Desde luego, el cuidado no acaba en el círculo personal o de la parentela. Va más allá. Están nuestros vecinos o esos que denominamos “conocidos” que habitan por fuera de nuestra geografía familiar. El prójimo se convierte en otra dimensión del cuidado para llevar nuestras manos a aquellos que ya parecen sucumbir a lo soportable y no les queda sino la dimensión maravillosa del milagro.  En este caso, el cuidado del otro reverbera en Navidad porque nos sentimos capaces de albergar al peregrino o porque logramos salir de nuestro refugio para socorrer o extender el brazo solidario, la palabra de aliento, el gesto fraternal de apoyo ante la adversidad.

Cuánto ganaríamos como sociedad si cuidáramos más los unos de los otros; cómo repercutiría esto en favorecer los vínculos sociales y recomponer el tejido social.

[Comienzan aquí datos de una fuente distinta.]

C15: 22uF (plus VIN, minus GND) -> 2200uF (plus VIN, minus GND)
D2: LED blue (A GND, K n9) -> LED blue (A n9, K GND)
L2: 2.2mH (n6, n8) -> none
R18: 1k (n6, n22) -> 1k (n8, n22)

Si el cuidado del semejante remplazara a la animadversión, si nuestro cuidado estuviera primero que la ofensa o el odio prematuro, si eso hiciéramos, recuperaríamos la confianza. Y sabemos que sin confianza no es posible establecer lazos humanos, sin esa base poco crece el afecto y todo termina en la sospecha, la inquina y la maquinación para desmoronar al otro. Si uno se siente cuidador conjuga más la persona del plural que la primera persona; se conduele y deja de ser espectador de los problemas ajenos. Sentirse cuidador es propugnar por la paz entre los hombres y mujeres; es abogar para evitar las lágrimas del resentimiento social; es contribuir para que las inequidades no se perpetúen con nuestra indiferencia.

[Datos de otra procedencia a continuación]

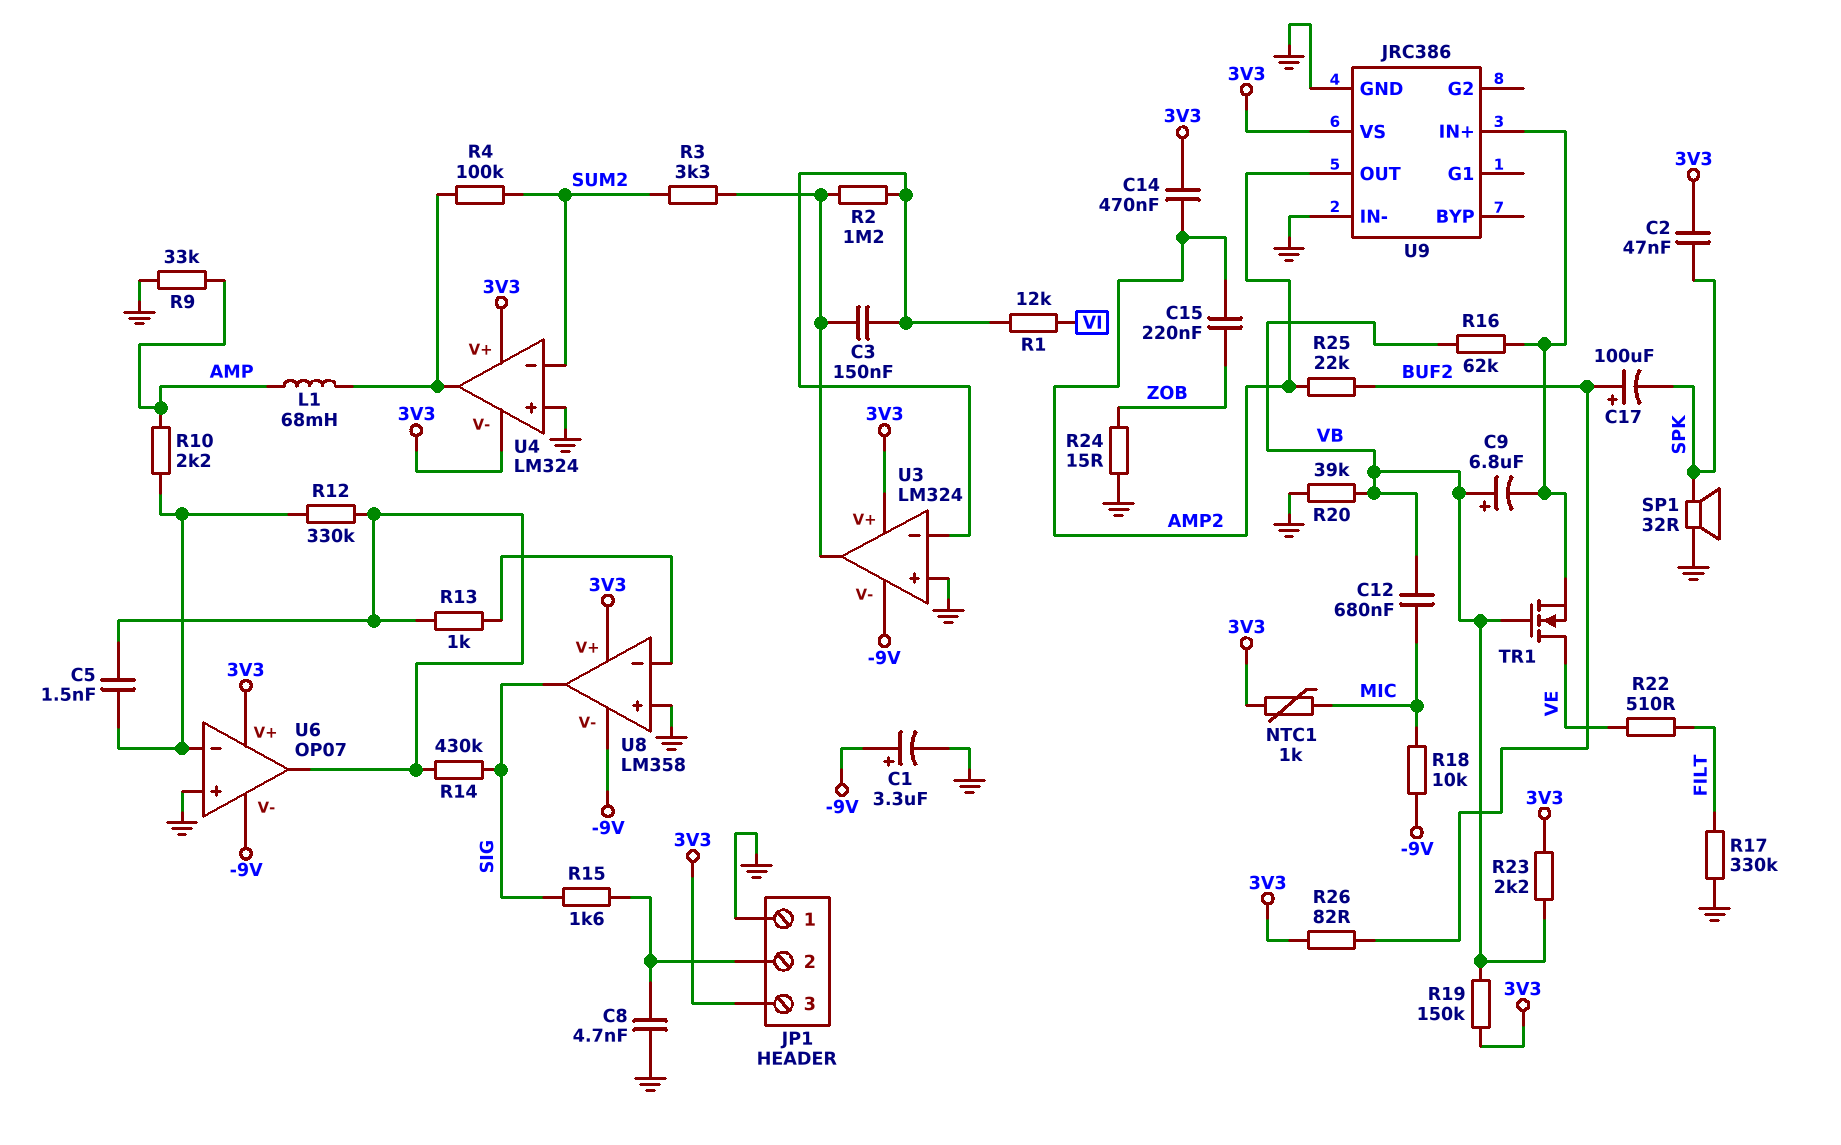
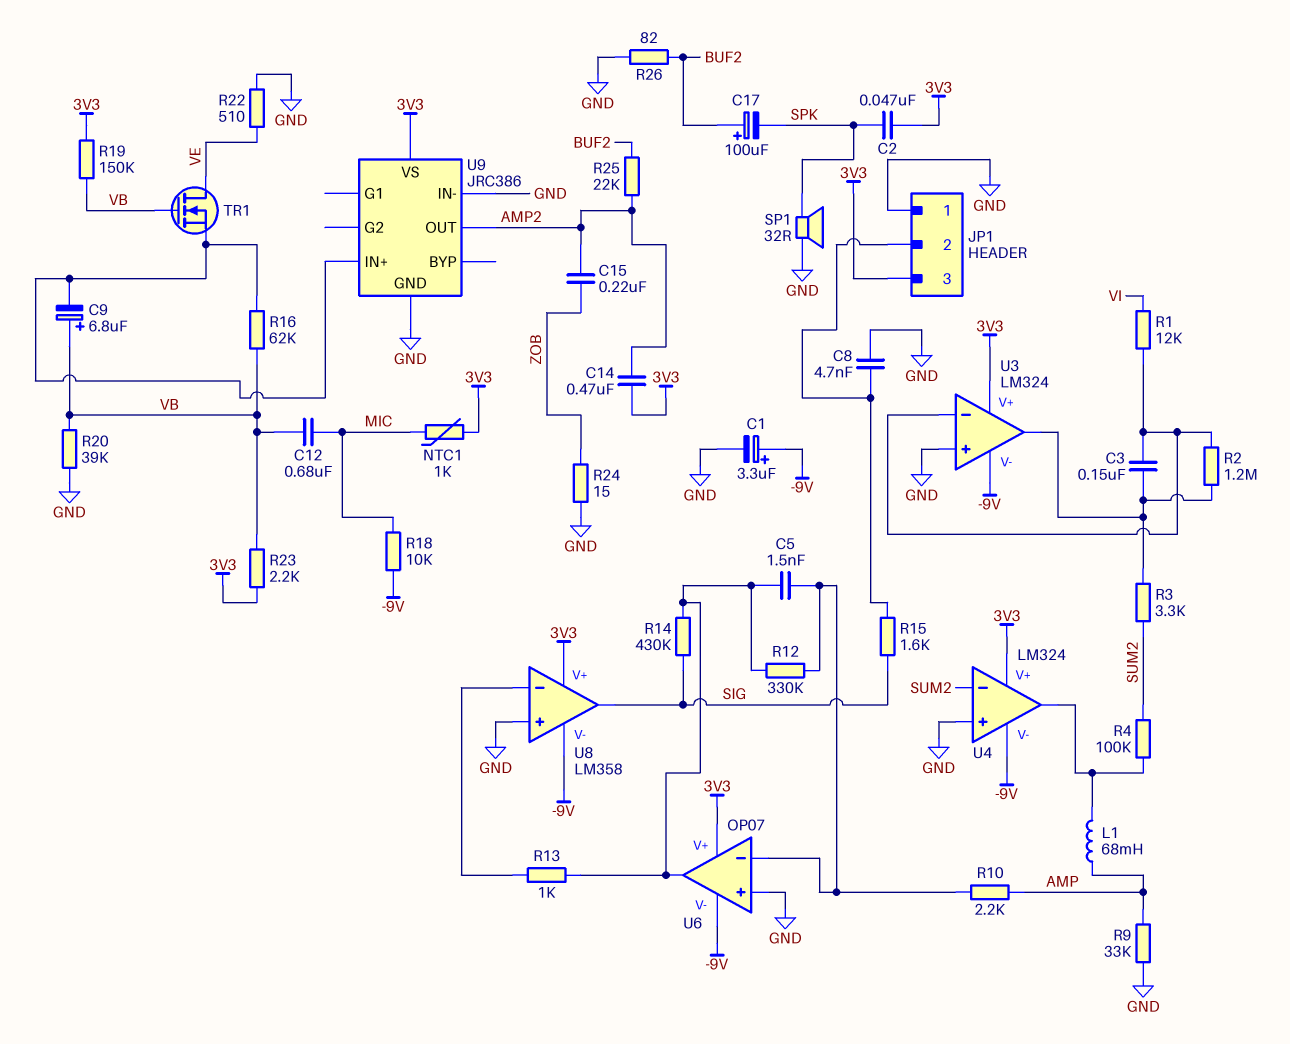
R17: 330k (FILT, GND) -> none
R22: 510 (FILT, VE) -> 510 (GND, VE)
R26: 82 (3V3, BUF2) -> 82 (BUF2, GND)
U4 pin V-: 3V3 -> -9V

Cuidamos, en todo caso, porque la otra persona, el amigo, el conocido, el ser que amamos, nos importa en verdad. Porque nos sentimos corresponsables de su suerte o de las vicisitudes por las que ha pasado. Cuidamos porque ese otro ser merece no solo respeto, sino consideración. No vemos en él un medio, un útil o una mercancía; por el contrario, nuestra actitud es de reverencia o enaltecimiento. Cuidamos porque no sacamos provecho de las debilidades del alicaído o maltratado; cuidamos porque nos convertimos más bien en resguardo para sus angustias, en antídoto para los venenos de sus temores más profundos.

Volvamos al inicio para reiterar que estos días navideños son una buena oportunidad para cuidar a las personas. Pongámonos, entonces, en la actitud del que socorre, del que vigila, del que hace un turno de guardia para que alguien pueda dormir un poco en sus desvelos de infortunio. Seamos generosos, no escatimemos en derrochar nuestra energía para que alguien recupere un poco de su fuerza. Seamos solícitos, ocupémonos en contribuir en algo para que allí donde haya una lágrima pueda estar nuestra voz de aliento. Seamos previsores, ofrezcamos los primeros auxilios a aquellas almas silentes que a bien tienen confesarnos su más alta fragilidad.